Akins, who was extremely active in local Democratic politics, would never forget the night she had sat in the Zodiac Club on the Southside with Hammond and his lawyer after it became clear that Hammond’s political career in the city was finished. She remembered how horrible she felt, not only for Hammond but for the blacks who had supported him, who had seen him as something of a savior in a city that was dominated at every level by whites. What struck her most was their attitude of fatalism, as if this was how it always turned out, whatever the initial promise or potential.
“They thought they had one chance in this world and it was Willie, and when he lost they felt terrible about that. And they accepted it. They just accepted that they’d lost somebody else.”
Laurence Hurd, a Church of Christ minister, came to Odessa and galvanized the Southside minority community into demanding a desegregated school system. In 1980, twenty-six years after the Supreme Court decision in Brown v. Board of Education, sixteen years after passage of the Civil Rights Act, and ten years after a federal suit had been filed against the school district, Odessa’s schools weren’t remotely close to being integrated. Nor, until Hurd came to town, had any significant public pressure to desegregate the schools been placed on the school board and administration by the minority community.

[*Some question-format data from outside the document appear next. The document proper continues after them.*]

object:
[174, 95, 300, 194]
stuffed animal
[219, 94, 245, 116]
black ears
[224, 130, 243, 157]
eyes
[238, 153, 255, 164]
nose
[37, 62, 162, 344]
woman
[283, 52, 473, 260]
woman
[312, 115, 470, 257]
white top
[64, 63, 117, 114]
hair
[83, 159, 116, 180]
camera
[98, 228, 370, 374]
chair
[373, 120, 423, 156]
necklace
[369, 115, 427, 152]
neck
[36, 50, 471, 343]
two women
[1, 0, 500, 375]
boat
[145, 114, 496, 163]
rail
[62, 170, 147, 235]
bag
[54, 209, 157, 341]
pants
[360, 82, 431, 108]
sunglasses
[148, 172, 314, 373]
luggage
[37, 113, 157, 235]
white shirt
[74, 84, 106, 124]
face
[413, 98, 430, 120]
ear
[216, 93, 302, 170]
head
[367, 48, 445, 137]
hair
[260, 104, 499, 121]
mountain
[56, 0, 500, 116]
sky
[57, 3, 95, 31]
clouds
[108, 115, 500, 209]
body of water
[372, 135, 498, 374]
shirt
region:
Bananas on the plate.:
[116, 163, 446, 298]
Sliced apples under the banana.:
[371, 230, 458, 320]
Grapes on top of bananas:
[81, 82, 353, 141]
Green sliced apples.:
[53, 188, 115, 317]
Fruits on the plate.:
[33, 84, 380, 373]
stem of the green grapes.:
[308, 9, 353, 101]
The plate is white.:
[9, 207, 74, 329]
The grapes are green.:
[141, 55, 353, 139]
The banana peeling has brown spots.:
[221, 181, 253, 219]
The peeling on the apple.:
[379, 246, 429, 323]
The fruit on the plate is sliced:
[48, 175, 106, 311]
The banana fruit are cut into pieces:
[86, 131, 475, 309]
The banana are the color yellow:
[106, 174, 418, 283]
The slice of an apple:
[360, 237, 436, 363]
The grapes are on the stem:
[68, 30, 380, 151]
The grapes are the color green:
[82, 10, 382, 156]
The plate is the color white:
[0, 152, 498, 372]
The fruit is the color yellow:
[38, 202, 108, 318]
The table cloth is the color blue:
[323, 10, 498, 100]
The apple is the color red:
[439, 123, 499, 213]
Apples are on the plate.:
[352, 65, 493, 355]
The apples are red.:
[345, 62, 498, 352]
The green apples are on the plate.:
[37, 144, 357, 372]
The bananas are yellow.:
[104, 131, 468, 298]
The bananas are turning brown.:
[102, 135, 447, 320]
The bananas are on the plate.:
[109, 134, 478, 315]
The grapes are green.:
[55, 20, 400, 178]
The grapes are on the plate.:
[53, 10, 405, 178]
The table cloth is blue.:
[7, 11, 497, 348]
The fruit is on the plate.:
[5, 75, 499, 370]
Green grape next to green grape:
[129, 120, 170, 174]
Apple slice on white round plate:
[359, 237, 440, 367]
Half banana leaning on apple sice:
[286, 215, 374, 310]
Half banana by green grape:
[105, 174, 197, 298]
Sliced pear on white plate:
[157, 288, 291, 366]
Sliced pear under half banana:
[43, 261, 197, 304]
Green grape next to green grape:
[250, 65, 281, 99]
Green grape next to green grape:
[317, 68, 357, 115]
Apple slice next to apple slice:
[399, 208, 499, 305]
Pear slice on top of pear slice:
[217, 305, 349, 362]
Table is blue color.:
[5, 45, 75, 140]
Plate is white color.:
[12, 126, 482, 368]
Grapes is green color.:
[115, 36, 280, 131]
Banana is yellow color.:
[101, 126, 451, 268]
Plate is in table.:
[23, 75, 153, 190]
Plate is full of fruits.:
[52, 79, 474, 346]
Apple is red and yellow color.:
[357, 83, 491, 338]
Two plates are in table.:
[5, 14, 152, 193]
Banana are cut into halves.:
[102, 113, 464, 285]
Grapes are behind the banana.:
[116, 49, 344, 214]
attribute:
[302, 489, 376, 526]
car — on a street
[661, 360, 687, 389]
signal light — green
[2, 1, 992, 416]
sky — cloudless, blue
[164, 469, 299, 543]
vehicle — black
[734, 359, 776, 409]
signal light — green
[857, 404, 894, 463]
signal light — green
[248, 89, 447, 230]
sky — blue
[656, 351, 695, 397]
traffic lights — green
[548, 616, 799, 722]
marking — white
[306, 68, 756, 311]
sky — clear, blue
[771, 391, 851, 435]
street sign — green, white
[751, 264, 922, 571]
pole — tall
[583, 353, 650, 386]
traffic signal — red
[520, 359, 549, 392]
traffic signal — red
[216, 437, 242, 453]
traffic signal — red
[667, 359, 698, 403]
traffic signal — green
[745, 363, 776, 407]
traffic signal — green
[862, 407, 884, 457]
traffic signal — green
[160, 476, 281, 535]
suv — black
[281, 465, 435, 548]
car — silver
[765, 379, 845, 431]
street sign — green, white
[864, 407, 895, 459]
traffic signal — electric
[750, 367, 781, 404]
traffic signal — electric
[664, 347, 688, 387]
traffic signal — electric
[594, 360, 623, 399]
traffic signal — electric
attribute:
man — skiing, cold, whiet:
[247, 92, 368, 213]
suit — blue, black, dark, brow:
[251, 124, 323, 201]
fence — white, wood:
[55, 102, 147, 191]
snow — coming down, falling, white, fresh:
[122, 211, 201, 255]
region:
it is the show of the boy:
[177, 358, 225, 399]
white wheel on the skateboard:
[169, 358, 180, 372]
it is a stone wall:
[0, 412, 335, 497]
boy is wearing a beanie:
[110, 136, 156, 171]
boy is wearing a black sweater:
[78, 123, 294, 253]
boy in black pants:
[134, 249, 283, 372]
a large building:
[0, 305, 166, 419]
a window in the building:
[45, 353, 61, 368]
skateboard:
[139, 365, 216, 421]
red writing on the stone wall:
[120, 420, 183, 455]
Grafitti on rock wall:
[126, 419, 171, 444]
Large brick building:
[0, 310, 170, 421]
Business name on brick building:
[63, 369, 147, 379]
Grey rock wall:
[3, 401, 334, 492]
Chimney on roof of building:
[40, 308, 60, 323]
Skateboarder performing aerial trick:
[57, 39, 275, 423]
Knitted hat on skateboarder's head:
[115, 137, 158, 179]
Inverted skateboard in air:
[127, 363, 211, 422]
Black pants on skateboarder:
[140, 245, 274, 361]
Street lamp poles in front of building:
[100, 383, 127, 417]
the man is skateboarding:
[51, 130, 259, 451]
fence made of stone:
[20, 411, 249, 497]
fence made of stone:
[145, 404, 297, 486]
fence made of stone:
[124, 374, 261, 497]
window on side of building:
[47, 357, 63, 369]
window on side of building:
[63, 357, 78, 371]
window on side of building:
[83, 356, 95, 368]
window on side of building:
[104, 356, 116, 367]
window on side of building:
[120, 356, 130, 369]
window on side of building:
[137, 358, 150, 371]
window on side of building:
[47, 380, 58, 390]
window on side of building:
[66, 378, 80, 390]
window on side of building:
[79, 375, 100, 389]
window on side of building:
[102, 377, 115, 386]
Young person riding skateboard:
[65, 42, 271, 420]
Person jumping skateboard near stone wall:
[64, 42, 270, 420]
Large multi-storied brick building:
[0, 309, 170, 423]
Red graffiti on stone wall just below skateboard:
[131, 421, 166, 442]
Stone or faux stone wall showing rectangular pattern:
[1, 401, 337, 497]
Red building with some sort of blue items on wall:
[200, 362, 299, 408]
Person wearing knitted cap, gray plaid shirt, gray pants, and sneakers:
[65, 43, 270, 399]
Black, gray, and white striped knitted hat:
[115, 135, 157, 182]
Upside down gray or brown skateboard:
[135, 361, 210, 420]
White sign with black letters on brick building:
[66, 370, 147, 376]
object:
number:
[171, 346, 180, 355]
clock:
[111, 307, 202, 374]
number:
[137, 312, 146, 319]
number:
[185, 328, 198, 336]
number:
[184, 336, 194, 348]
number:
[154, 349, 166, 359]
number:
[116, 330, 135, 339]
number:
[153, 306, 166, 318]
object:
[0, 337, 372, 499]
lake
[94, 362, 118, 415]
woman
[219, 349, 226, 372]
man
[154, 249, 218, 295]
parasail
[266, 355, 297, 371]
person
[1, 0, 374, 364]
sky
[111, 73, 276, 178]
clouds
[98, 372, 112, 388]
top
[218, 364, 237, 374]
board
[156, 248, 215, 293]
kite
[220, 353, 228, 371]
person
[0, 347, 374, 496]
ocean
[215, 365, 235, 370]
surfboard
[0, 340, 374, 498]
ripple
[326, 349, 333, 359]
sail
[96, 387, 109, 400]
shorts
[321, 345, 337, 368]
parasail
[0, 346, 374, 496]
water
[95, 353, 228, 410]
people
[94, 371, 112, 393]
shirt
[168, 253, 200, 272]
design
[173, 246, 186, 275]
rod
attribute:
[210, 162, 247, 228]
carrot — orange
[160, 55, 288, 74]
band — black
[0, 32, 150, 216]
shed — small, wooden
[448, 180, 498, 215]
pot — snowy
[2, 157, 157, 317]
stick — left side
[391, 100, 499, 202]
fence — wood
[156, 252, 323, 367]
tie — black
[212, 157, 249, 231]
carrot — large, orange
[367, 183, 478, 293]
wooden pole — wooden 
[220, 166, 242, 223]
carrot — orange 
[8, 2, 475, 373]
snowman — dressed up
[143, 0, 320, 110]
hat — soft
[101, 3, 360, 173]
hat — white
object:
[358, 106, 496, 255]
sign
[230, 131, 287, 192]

The very presence of Hurd, the way he spoke with such passion, the way he could zero in on the hypocrisy of whites not with anger but with a biting cynicism, made him a wonderful figure on the Southside—their Martin Luther King, their Jesse Jackson. How could those who had been there forget the night at the school auditorium on the Southside when he had stared those whites dead in the eye and exposed them for using the cloak of Christianity, and the issue of busing, to justify that it was all right in Odessa to have two school systems, one for whites and one for blacks and Mexicans? How eloquent he had been that night, how sweet the rhythm of his words as he went to the very edge of emotional outrage but never crossed over into it, never lost control.